4 Commenti su “Importazioni di vino in Cina – aggiornamento 2010”

  • carlok

    salve, complimenti per l’eccellente analisi che fa luce sulla reale situazione del mercato Cina, rispetto a dati parziali e trionfalistici spesso fatti pubblicare da Camere di commercio e ice; esistono i dati relativi all’anno 2011? saluti e complimenti carlo

  • bacca

    Ciao Carlo,
    in effetti i numeri delle volte riescono a mettere luce sulla situazione reale dei mercati come dici tu.

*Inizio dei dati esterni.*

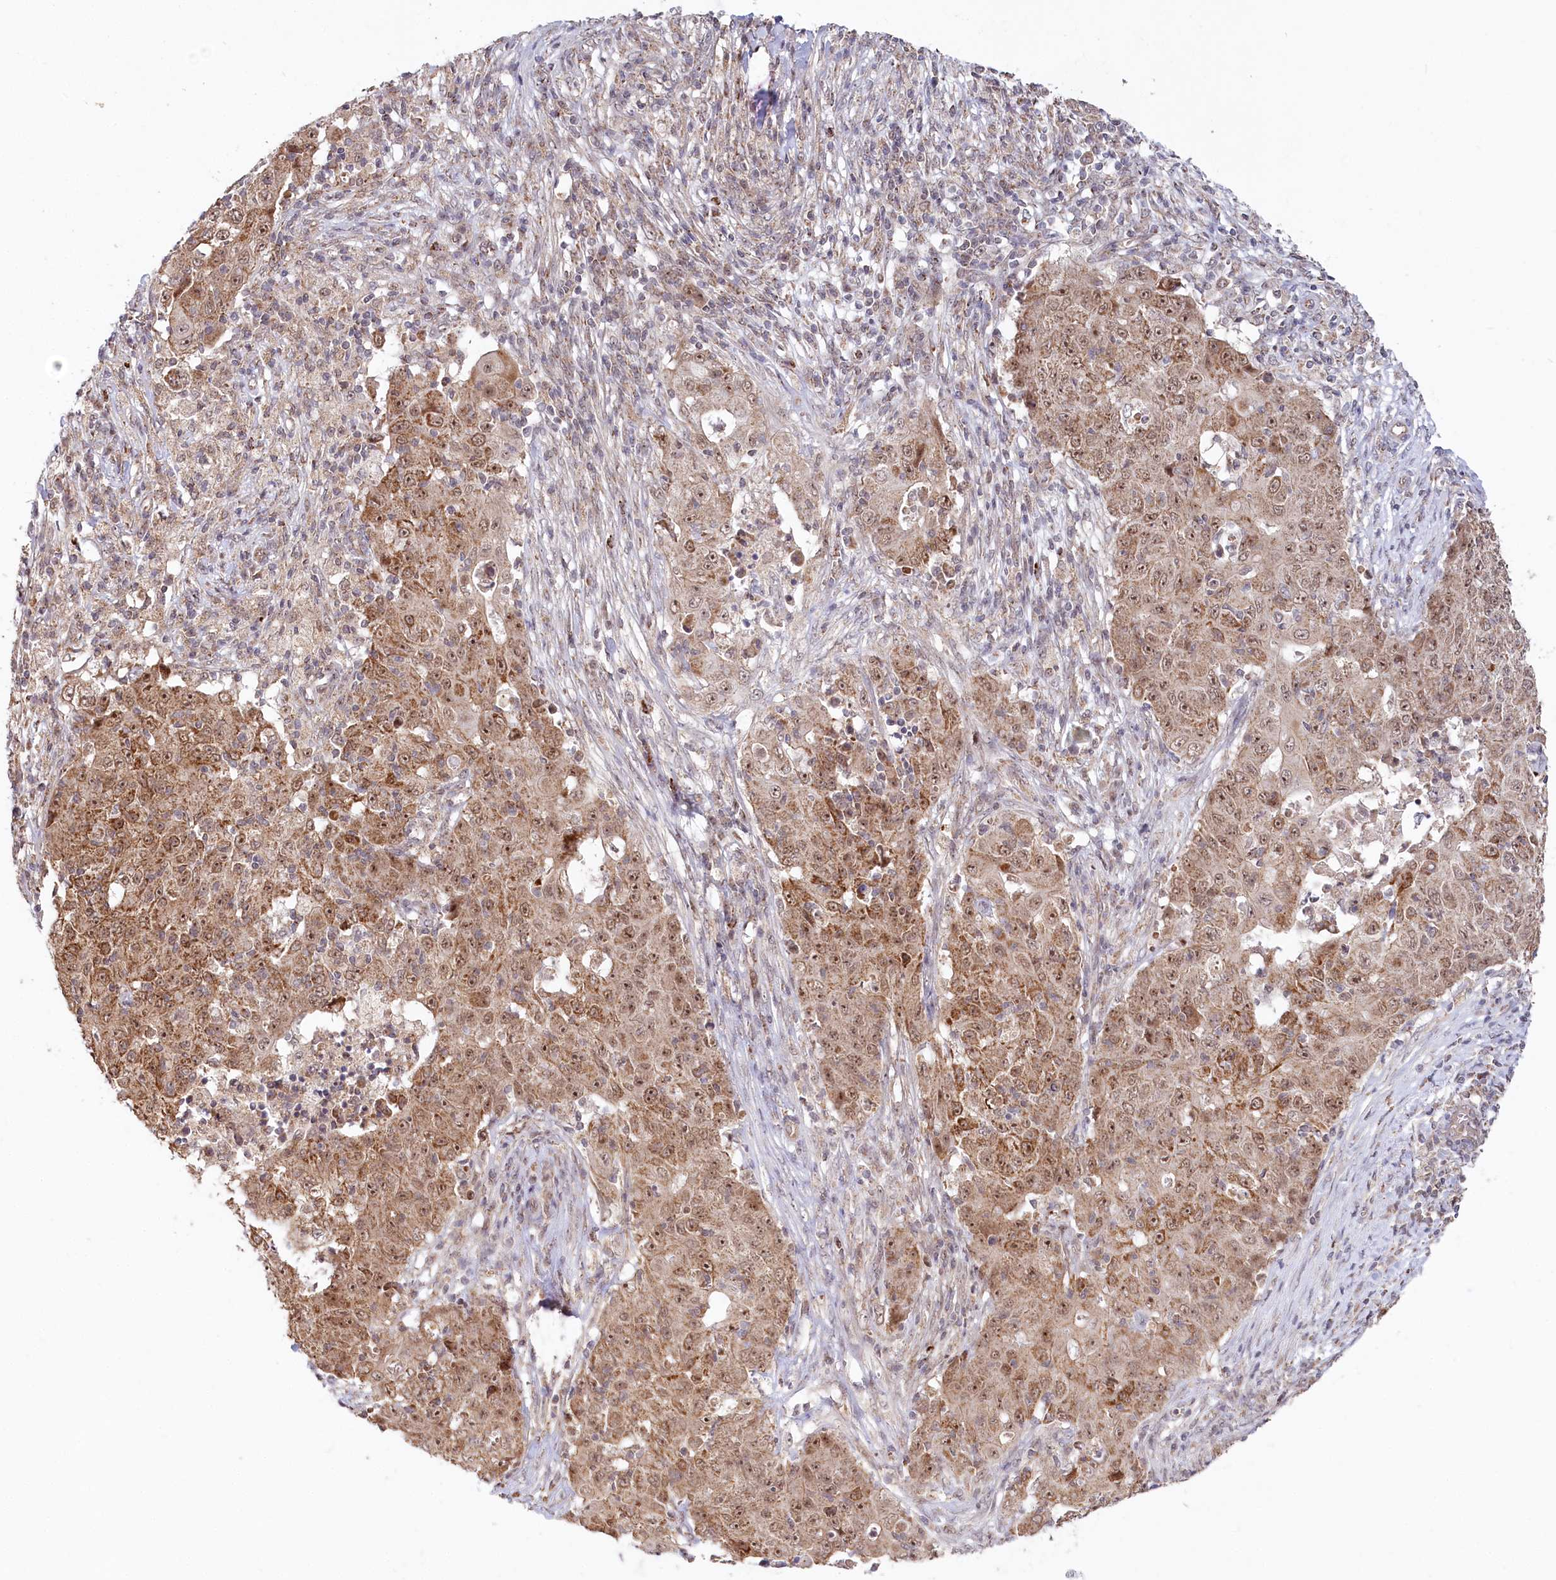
{"staining": {"intensity": "moderate", "quantity": ">75%", "location": "cytoplasmic/membranous,nuclear"}, "tissue": "ovarian cancer", "cell_type": "Tumor cells", "image_type": "cancer", "snomed": [{"axis": "morphology", "description": "Carcinoma, endometroid"}, {"axis": "topography", "description": "Ovary"}], "caption": "About >75% of tumor cells in ovarian cancer (endometroid carcinoma) reveal moderate cytoplasmic/membranous and nuclear protein staining as visualized by brown immunohistochemical staining.", "gene": "RTN4IP1", "patient": {"sex": "female", "age": 42}}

L’Italia in questo caso specifico sembra seguire un sentiero di crescita con qualche anno di ritardo rispetto agli altri e quindi la sta pagando profumatamente.

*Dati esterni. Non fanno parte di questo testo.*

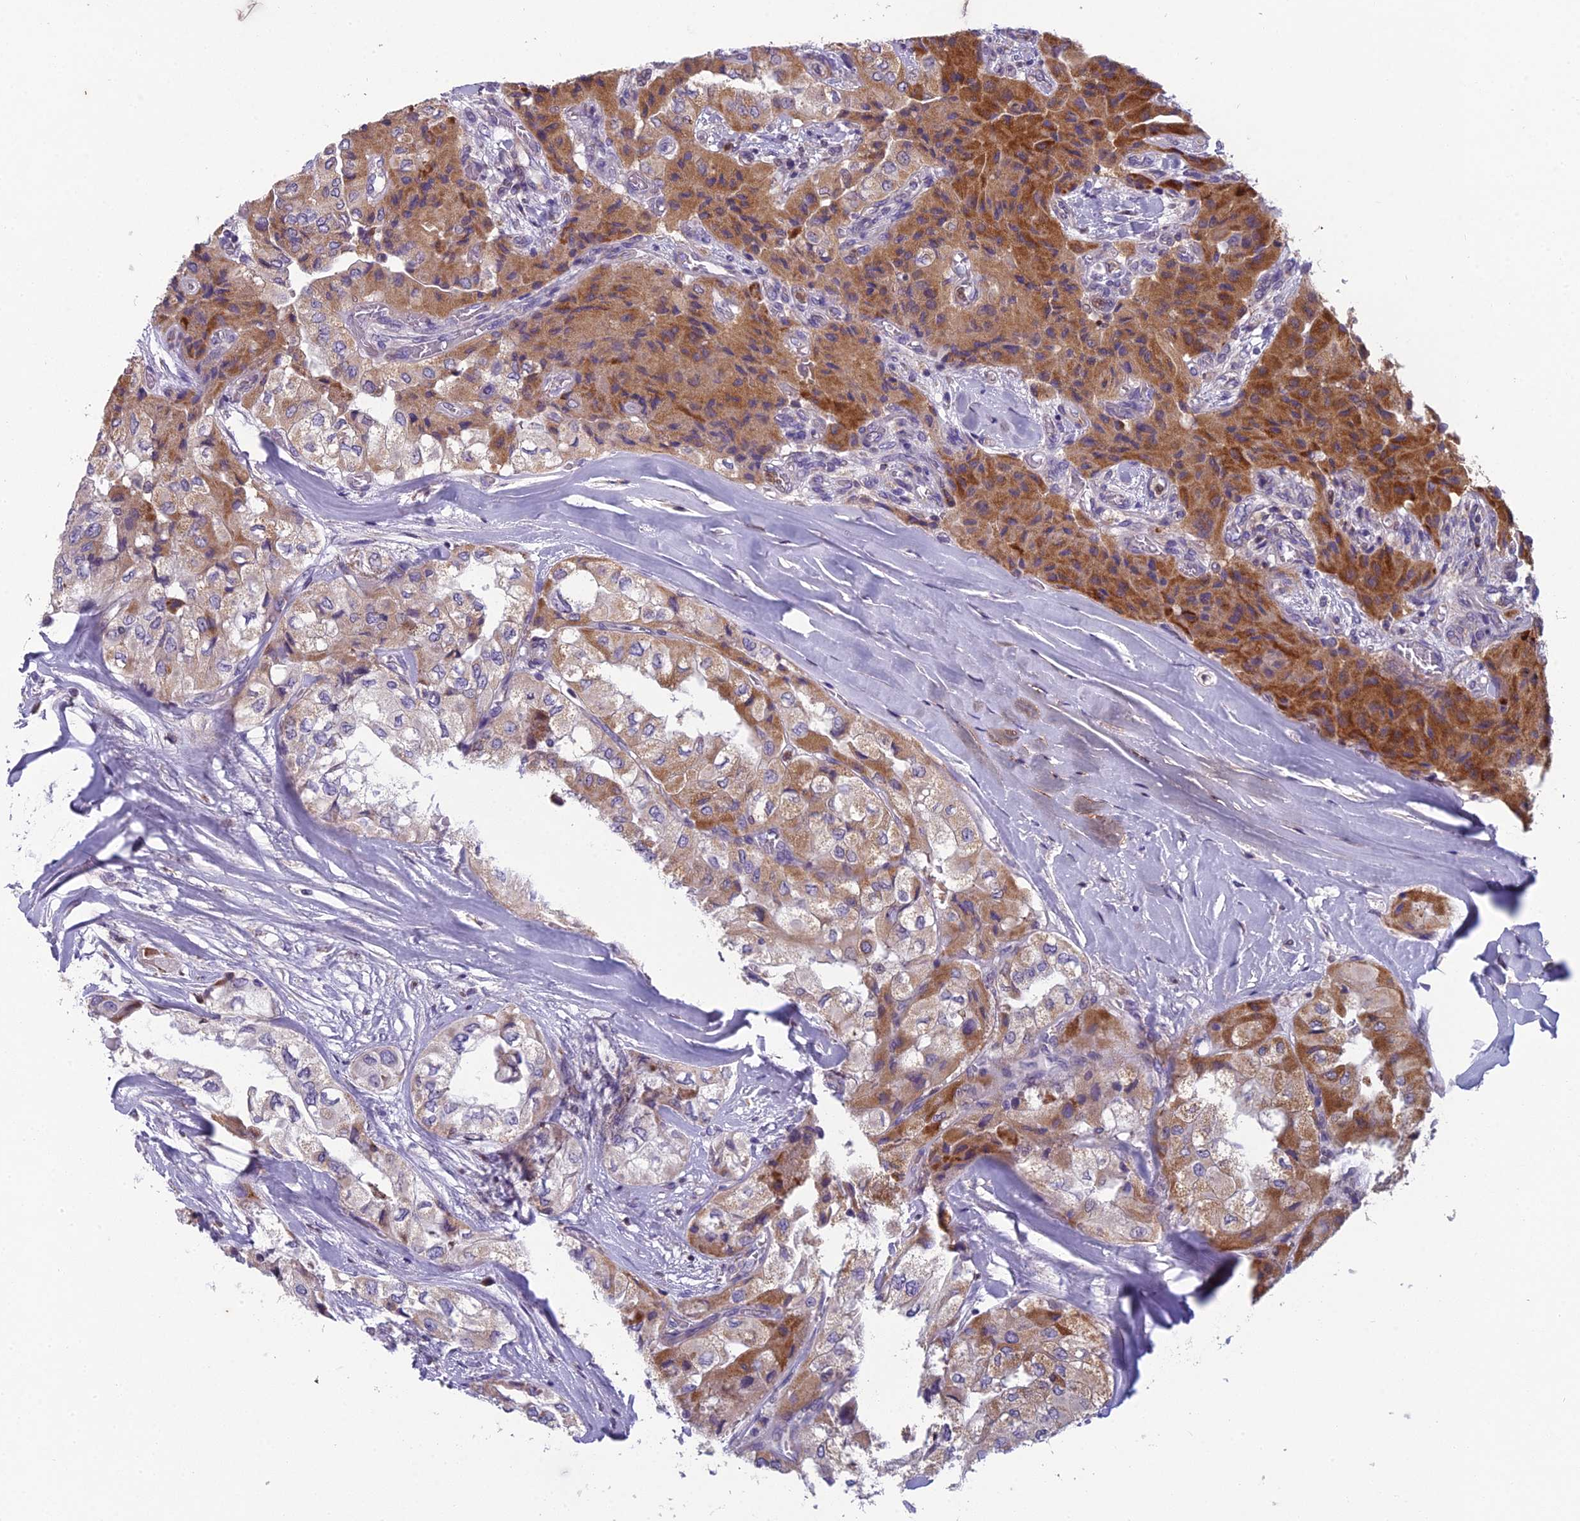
{"staining": {"intensity": "moderate", "quantity": "25%-75%", "location": "cytoplasmic/membranous"}, "tissue": "head and neck cancer", "cell_type": "Tumor cells", "image_type": "cancer", "snomed": [{"axis": "morphology", "description": "Adenocarcinoma, NOS"}, {"axis": "topography", "description": "Head-Neck"}], "caption": "Head and neck adenocarcinoma stained with a protein marker shows moderate staining in tumor cells.", "gene": "ENSG00000188897", "patient": {"sex": "male", "age": 66}}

    Mi chiedi i dati del 2011. Quelli non li ho e spiego a chi legge che cosa succede. Fino a circa 1 anno fa, un OEMV in Spagna pubblicava molti dati interessanti sull’import-export con degli estratti dettagliati disponibili sul sito. A seguito del taglio dei finanziamenti, sono stati costretti a portare questi dati a pagamento. Quei dati sulla Cina venivano proprio da li’.
    Ora, ricostruirli a mano (come ho fatto per il Giappone che e’ stato pubblicato o e in pubblicazione presto) e un’impresa, che parte dal reperire i dati sulle dogane via internet… essendo io “uno” e “a tempo perso”, comprenderai (comprenderete) che la strada e’ molto in salita…

    A presto

    Marco

  • carlok

    Eccoci, già quello che elegantemente viene chiamato un “labour of love”; siamo a pechino da poco, e stiamo di fronte ad una realtà concreta avvilente: mentre le statistiche e articoli parlano di “invasione del vino italiano in Cina”, qui la realtà è esattamente quella descritta nelle quote e nei numeri da te, con sartoriale precisione. Per l’esattezza qui sono stati fatti vari scempi all’italiana, stile “il furbo ed il fesso”, non ultimo l’apertura di Piazza Italia, a Sanlitun, zona dei ricchi flag store Adidas etc e dei migliori ristoranti limelights, e subito dopo un anno circa questo megastore è fallito dopo aver mangiato i contributi dei produttori… Fiat ha portato qui la palio e la siena, e poi è stata massacrata da audi, vw, fino alle costose bentley, in un trionfo di megasuv extralusso; di alfa e lancia neanche l’ombra, in un mercato che adora le tre volumi di alte prestazioni.
    Solo per dire, tornando al vino è veramente tutta in salita, anche perchè il consumatore medio non ha cultura di prodotto ed è manipolato dai canali commerciali e nel dubbio sceglie francese…
    povera italia!

  • Marco Baccaglio

    Ciao Carlo, grazie per il tuo commento. Tra l’altro, se guardi i numeri 2011 sulle importazioni di vino in Cina, ti accorgi ancora di piu’ della grande distanza tra noi e i francesi. Entrambi raddoppiamo, ma noi siamo 10 volte piu’ piccoli di loro… se trovo abbastanza dati cerchero’ di pubblicare un aggiornamento su questo tema, essendo di primaria importanza.